Linking Soils Across the Urban-Rural NexusJohan Six

Around the world, but especially in Sub-Saharan Africa, unprecedented urban growth is placing enormous burdens on governments by the growing demand for infrastructure, services, and basic needs such as housing, water, sanitation, and food security. As a consequence, informal settlements, unplanned urban zones and peri-urban are growing rapidly and their underserved communities have limited access to potable water or municipal sanitation services and suffer from chronic food insecurity. At the same time, rural outmigration is driven by a decreasing ability to maintain a satisfactory and sustainable livelihood in rural areas. Although a complex issue driven by many factors, the degradation of soils and loss of soil health through nutrient mining plays a major role in this phenomenon. African farmers, hindered by a lack of financial capital, are unable to apply soil amendments and fertilizers at the rates necessary to maintain soil health, agricultural productivity, and hence their livelihoods, forcing them to search for economic opportunity elsewhere.
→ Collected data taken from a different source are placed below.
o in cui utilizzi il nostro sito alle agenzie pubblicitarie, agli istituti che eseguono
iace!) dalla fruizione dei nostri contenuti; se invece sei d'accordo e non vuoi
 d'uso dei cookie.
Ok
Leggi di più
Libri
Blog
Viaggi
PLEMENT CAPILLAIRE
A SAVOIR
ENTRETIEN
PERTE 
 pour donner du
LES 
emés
In this lecture, Johan Six will present recent work conducted in four different city region food systems across Sub-Saharan Africa (Arba Minch, Ethiopia; Kigali, Rwanda; Bukavu, Democratic Republic of the Congo; and Msunduzi, South Africa). Through these cases he will link soil health to waste reduction in order to improve both rural and urban livelihoods by catalysing a circular economy based on carbon and nutrient transfers from the rural to the urban and back to the rural parts of city region food systems. He will ultimately outline how critical to this goal is the establishment of a vibrant and inclusive transdisciplinary innovation platform based on local stakeholders in each of the city regions.

Dr. Johan Six received his PhD in Soil Science in 1998 from Colorado State University. His PhD research was conducted at the Natural Resource Ecology Laboratory (NREL). His research focused on the mechanisms underlying greenhouse gas mitigation by no-tillage practices. Dr. Six remained as a Research Scientist at NREL from 1998 until 2002. He led and was involved in many projects investigating the effect of land use change and management on greenhouse gas fluxes in agricultural, grassland and forest ecosystems. At UCDavis (2002-2012), Dr. Six further developed this line of research with a focus on the feedbacks between ecosystem management options (e.g., tillage, cover cropping, green manuring, sustainable farming, and grazing), global change (e.g., elevated CO2 and climate change), and biogeochemical cycling. Since 2013, Dr. Six is the chair of the Sustainable Agroecosystems Group at ETH-Zurich, where he has continued the research program developed at UCDavis, but with more of an emphasis on landscape analyses and global Food Security. More specifically, he studies the complex interactions between soil (e.g, structure, texture and mineralogy), plants (e.g., diversity, nutrient uptake, and root growth), soil biota (e.g. fungi, bacteria, and earthworms), and the carbon and nitrogen cycles in terrestrial ecosystems, especially agroecosystems. His general approach is to conduct experimental work from the micro- to landscape scale and subsequently integrate it with modeling to interpolate and extrapolate it to the regional and global scale. The modeling has also as goals to identify gaps in our knowledge, generate testable hypotheses, and test the mechanistic bases of biogeochemical models. Furthermore, many projects he conducts are in collaboration with economic and social scientist to holistically assess the sustainability and resilience of agricultural production and food systems.

Dr. Six is a Chancelor’s Fellow of the University of California—Davis, a Fellow of American Association for the Advancement of Science, a Philippe Duchaufour medallist in Soil Science of the European Geoscience Union, a Distinguished Ecologist of Colorado State University, and on the 2015, 2016, 2017, and 2019 Highly Cited Researchers list of the Web of Science.